DIRECTIVE:
Please print all of the records that follow with nothing altered.

DATA FOR PROCESSING:
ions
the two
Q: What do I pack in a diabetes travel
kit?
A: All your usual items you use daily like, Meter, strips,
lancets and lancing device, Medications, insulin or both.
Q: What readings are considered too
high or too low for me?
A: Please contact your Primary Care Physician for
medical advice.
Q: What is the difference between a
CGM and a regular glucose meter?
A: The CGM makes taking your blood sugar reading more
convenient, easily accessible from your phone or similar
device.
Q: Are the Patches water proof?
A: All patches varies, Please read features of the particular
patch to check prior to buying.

SOLUTION FOR THIS PROBLEM:
ions
the two
Q: What do I pack in a diabetes travel
kit?
A: All your usual items you use daily like, Meter, strips,
lancets and lancing device, Medications, insulin or both.
Q: What readings are considered too
high or too low for me?
A: Please contact your Primary Care Physician for
medical advice.
Q: What is the difference between a
CGM and a regular glucose meter?
A: The CGM makes taking your blood sugar reading more
convenient, easily accessible from your phone or similar
device.
Q: Are the Patches water proof?
A: All patches varies, Please read features of the particular
patch to check prior to buying.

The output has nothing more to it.